··· Given records
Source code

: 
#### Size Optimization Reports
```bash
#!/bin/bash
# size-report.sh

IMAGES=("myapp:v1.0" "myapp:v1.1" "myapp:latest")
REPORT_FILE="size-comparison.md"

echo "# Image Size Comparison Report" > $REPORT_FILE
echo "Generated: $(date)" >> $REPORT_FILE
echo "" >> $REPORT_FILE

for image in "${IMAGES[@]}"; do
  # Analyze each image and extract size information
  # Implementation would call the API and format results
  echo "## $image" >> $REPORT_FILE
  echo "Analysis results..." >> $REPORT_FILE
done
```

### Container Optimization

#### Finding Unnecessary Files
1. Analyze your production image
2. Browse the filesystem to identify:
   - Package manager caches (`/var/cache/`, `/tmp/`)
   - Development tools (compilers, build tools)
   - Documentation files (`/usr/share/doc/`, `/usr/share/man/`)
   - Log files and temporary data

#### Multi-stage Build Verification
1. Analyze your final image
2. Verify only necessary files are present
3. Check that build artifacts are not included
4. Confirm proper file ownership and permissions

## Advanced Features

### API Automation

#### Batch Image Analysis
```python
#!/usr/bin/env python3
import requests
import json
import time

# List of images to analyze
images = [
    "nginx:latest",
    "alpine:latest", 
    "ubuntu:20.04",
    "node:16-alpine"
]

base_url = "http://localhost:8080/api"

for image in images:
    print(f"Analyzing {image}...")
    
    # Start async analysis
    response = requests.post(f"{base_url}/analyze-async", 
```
······
··· Given records
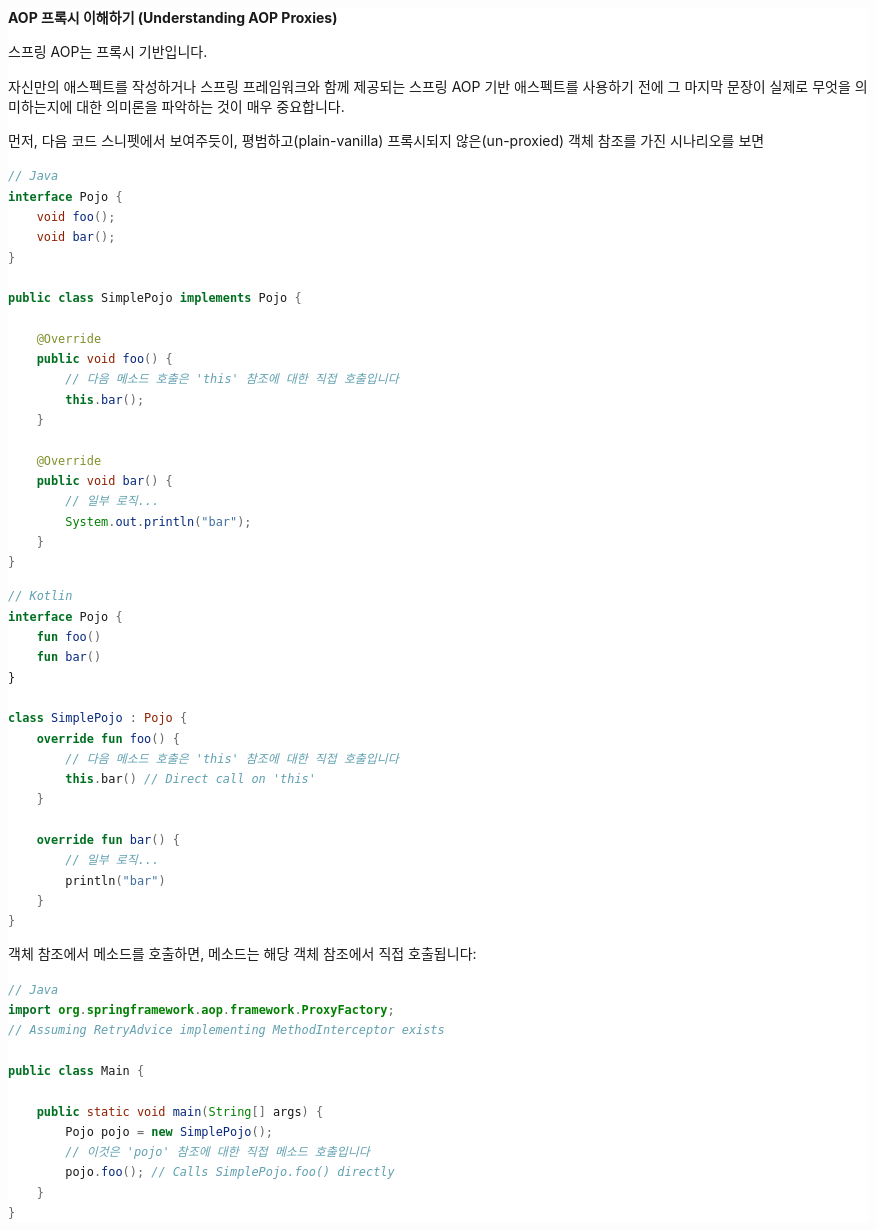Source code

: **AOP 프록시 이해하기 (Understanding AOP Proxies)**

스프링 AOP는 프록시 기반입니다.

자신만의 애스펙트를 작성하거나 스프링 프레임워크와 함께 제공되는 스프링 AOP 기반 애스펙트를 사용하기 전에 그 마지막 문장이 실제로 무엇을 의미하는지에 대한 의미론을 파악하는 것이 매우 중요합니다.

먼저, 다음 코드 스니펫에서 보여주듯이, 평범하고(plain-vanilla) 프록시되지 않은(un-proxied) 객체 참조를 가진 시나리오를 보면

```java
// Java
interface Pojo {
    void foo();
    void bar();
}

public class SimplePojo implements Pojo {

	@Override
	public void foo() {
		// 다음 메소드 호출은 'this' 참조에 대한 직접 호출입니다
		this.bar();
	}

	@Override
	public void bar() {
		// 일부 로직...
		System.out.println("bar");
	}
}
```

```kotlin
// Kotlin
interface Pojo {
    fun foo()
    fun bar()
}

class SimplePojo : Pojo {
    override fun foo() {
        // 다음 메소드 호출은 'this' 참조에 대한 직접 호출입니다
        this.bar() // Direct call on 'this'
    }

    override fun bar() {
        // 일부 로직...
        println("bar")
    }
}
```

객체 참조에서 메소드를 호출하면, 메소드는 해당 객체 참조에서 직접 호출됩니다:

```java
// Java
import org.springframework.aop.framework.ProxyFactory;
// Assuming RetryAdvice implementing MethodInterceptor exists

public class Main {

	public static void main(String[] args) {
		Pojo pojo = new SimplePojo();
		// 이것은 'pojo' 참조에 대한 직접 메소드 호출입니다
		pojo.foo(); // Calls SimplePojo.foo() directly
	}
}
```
······
Scan the records for the word "Optimization". Copy each line where it turns up.

■ Answer section:
#### Size Optimization Reports
### Container Optimization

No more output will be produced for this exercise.